TO-DO ITEM.
Some entries follow. Reproduce exactly the lines starting at the one with "Advertisement" and stopping after the one with "making each selection".

THE DATA below:

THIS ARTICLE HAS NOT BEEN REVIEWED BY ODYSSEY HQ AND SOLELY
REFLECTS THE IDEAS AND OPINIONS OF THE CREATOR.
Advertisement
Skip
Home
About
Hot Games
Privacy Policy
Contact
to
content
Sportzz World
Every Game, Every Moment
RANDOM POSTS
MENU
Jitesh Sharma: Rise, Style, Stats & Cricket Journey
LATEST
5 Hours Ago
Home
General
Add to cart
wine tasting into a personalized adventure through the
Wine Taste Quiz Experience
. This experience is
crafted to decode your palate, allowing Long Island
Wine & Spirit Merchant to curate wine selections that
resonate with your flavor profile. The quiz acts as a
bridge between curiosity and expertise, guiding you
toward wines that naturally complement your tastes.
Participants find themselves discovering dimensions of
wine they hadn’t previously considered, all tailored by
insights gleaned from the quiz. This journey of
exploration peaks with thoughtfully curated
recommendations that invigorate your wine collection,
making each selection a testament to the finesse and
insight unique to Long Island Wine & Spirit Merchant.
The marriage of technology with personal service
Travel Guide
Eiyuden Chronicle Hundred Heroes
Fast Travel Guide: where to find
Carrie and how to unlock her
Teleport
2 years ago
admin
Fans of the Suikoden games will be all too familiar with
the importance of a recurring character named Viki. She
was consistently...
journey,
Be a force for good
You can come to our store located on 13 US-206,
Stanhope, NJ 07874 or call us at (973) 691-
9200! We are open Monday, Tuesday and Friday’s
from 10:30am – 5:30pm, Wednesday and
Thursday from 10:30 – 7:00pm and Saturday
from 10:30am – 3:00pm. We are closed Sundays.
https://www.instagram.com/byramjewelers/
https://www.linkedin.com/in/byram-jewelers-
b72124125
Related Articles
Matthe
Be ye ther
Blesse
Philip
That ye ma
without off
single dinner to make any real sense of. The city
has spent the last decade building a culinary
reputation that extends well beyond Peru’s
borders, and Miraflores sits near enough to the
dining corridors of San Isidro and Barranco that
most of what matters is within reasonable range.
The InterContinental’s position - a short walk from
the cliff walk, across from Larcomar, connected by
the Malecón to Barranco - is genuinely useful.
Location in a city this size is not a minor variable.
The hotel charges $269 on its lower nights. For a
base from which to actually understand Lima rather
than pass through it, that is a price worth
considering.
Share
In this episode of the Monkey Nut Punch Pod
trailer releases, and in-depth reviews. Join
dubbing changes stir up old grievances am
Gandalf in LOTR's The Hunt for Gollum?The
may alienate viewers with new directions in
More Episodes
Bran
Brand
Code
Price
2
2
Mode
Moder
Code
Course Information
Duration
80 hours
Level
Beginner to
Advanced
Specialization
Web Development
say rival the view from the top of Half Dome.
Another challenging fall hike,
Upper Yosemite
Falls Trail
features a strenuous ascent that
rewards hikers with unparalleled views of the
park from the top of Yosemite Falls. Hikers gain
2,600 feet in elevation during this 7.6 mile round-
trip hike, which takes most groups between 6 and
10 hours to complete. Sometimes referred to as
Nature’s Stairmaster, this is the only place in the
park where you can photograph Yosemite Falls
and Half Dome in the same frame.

End of THE DATA.

THE ANSWER.
Advertisement
Skip
Home
About
Hot Games
Privacy Policy
Contact
to
content
Sportzz World
Every Game, Every Moment
RANDOM POSTS
MENU
Jitesh Sharma: Rise, Style, Stats & Cricket Journey
LATEST
5 Hours Ago
Home
General
Add to cart
wine tasting into a personalized adventure through the
Wine Taste Quiz Experience
. This experience is
crafted to decode your palate, allowing Long Island
Wine & Spirit Merchant to curate wine selections that
resonate with your flavor profile. The quiz acts as a
bridge between curiosity and expertise, guiding you
toward wines that naturally complement your tastes.
Participants find themselves discovering dimensions of
wine they hadn’t previously considered, all tailored by
insights gleaned from the quiz. This journey of
exploration peaks with thoughtfully curated
recommendations that invigorate your wine collection,
making each selection a testament to the finesse and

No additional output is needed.